— Чисто! — Дорж смеялся. — А что такое «правило»?
— Это… — Котта неожиданно почувствовал пустоту в голове. Прекрасные аргументы, которые он тщательно подбирал, испарились. — Ну, все, что не запрещено.
— Так, а я, значит, делаю нечто такое, что запрещено.
— Нет, вероятно, этого нет. Я так скажу: я всегда готов выступить против любого конкурента. Вот уже три лета я непобедим, а вот теперь приходит этот Холебасса и два раза подряд оставляет меня позади. Никто его не знал до этого, и, прежде чем он появился в вашем центре, он даже не принадлежал к первому классу.
Котта отхлебнул еще глоток. Он чувствовал легкость, которая заглушала, отодвигала на задний план мысль об осторожности. Сейчас, когда он высказал свое мнение этому человеку, он чувствовал себя лучше. В конце концов он прибыл в этот центр, чтобы добраться до сути.

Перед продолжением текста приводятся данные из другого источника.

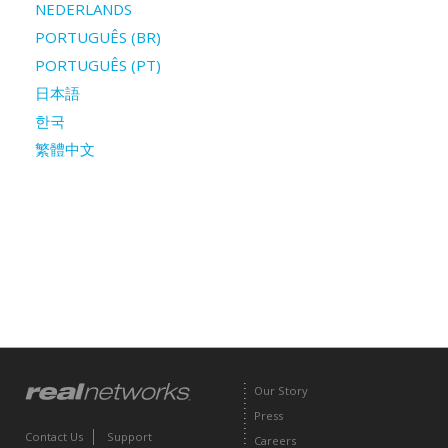
NEDERLANDS
PORTUGUÊS (BR)
PORTUGUÊS (PT)
日本語
한국
繁體中文
Our Story
Press
Contact Us
Support
Careers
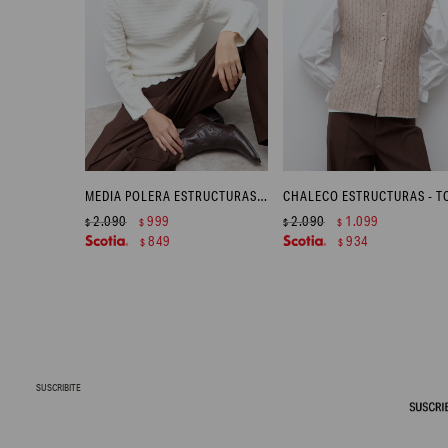
MEDIA POLERA ESTRUCTURAS - CRUDO
2.090
999
2.090
1.099
$
$
$
$
849
934
$
$
SUSCRIBITE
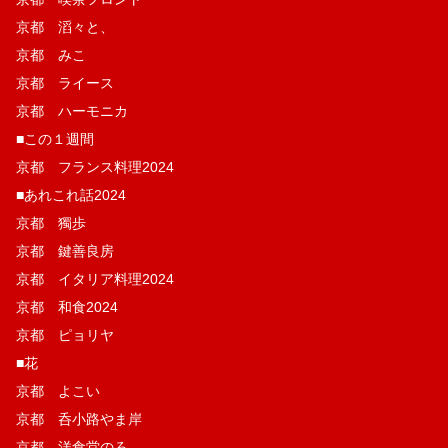
京都 滔々と、
京都 みこ
京都 ライース
京都 ハーモニカ
■この１週間
京都 フランス料理2024
■あれこれ話2024
京都 獨歩
京都 鍵善良房
京都 イタリア料理2024
京都 和食2024
京都 ピョリヤ
■花
京都 よこい
京都 呑小路やま岸
京都 洋食堂のろ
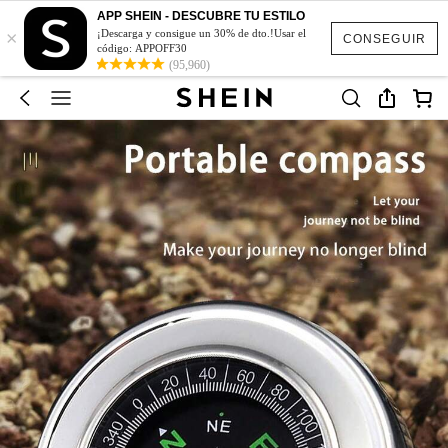
APP SHEIN - DESCUBRE TU ESTILO
×
¡Descarga y consigue un 30% de dto.!Usar el
CONSEGUIR
código: APPOFF30
(95,960)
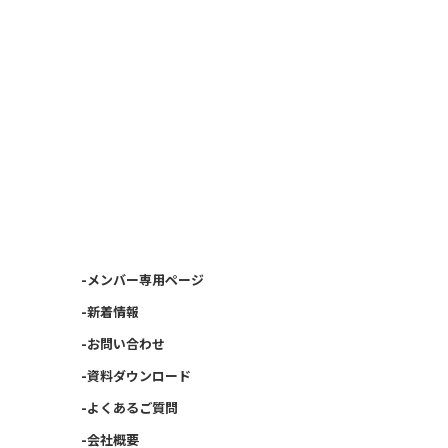
-メンバー専用ページ
-新着情報
-お問い合わせ
-資料ダウンロード
-よくあるご質問
-会社概要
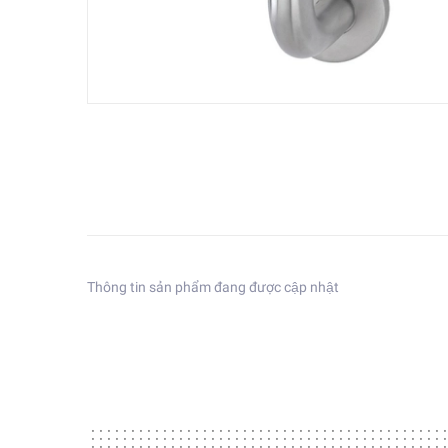
Thông tin sản phẩm đang được cập nhật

— Встаньте-ка, — внезапно сказал Дорж.
Смущенный Котта повиновался. Он чувствовал перлус в ногах, однако старался не показать вида. Дорж обошел его, ощупывая его широкий корпус, обмерив бедра, пробормотал что-то об отличных, прекрасных мышцах, кивнул, тихо сказал, что затылок мог бы быть усилен, и снова усадил его в кресло.
— У вас отличные предпосылки, для нас пустяк. — Дорж кивнул ему ободряюще, — То, что вы согласны, я могу сказать наперед.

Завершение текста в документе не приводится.